I have chosen to get rid of my nipples. After I heal, I will probably have 3D nipples tattooed on but maybe not! We will see how I feel without them, I guess! And then reevaluate.
So the way the surgery works to my best knowledge is alllll the breast tissue and milk ducts and whatever else is in there is removed. The nerves are severed so I will most likely have zero feeling left in my chest. My nipples will be removed. (I will have scars directly across my chest where my nipples once were. I told my plastic surgeon I would like implants the same size as my current breast size or I am ok with slightly smaller. Again, I won’t really know what I will end up with until I wake up!) The breast surgeon leaves a flap of my skin on top and the plastic surgeon creates pockets for the implants to sit in. They use something called AlloDerm, which is basically cadaver tissue that has had all the DNA removed. The AlloDerm creates another layer between my skin and the implant and apparently over time, my own DNA starts taking over the AlloDerm making it really like mine. Science is crazy!
I will have a nerve block placed in my back before surgery and hopefully when I wake up, I won’t have any pain. I think it’s supposed to last about eight hours after surgery?
Once I wake up and everything looks ok and the nurses are able to get me to eat food without barfing, I get to go home. I will be going to my mom’s house for the first week, though. I figure it’s quieter and easier to recover a bit without a two and four year old alllll over me.

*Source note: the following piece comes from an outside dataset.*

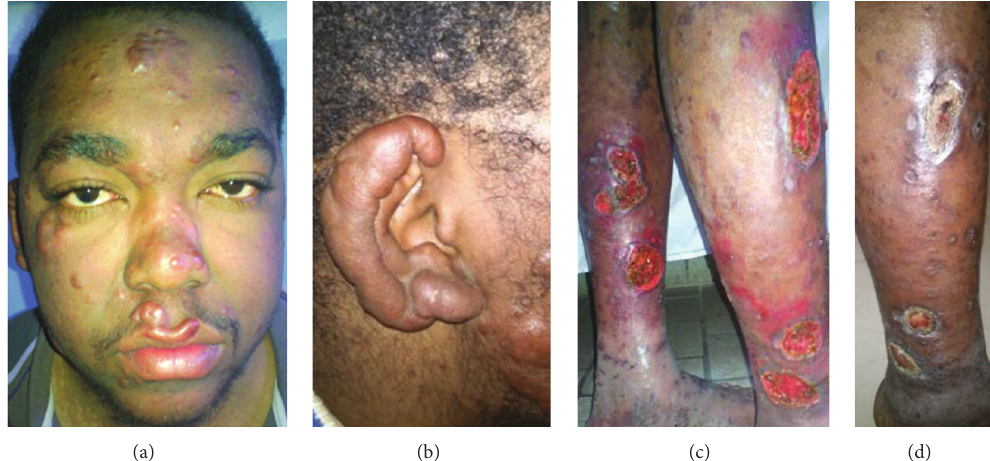
Figure 1: (a) Infiltrated papulonodular lesions on the face. (b) Infiltrated earlobe. (c) Multiple round and oval ulcers on legs. (d) Ulcers with sharply defined borders, margin erythema, and septic, purulent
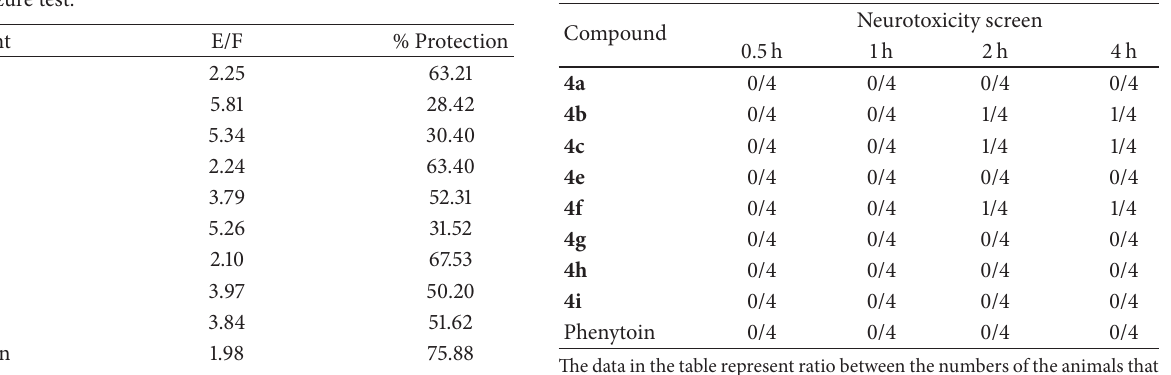
Table 3: Neurotoxicity screening of the compounds 4(a–i)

I will leave the hospital with four drains, two on each side of my chest. Once my drainage (gross) is less than a certain amount each day, I can have them taken out. I already have an appointment to get the first pair out after one week and the next two will come out two weeks after surgery. I really hope they come out when they plan to take them because I am not looking forward to that part at all! My mom will have to empty the drains for me because I can’t handle that. And when I go back home, she may have to drive over every day to do it because I don’t think Brian can handle it either. #squeamish
The thing that really sucks about having surgery during Covid is that I need to go in alone. No visitors are allowed. Brian will drop me off at the hospital door and I’m sure I will cry terrified tears as I walk in to check in. I am not good with needles and pain so it’s going to be rough having to get an IV and then a nerve block alone. Eeeeek.
And that’s that! I need about six weeks to heal and can’t lift the kids and that’s going to be the hardest part. But after this surgery I will officially be a PREVIVOR and I can’t wait to say that I am.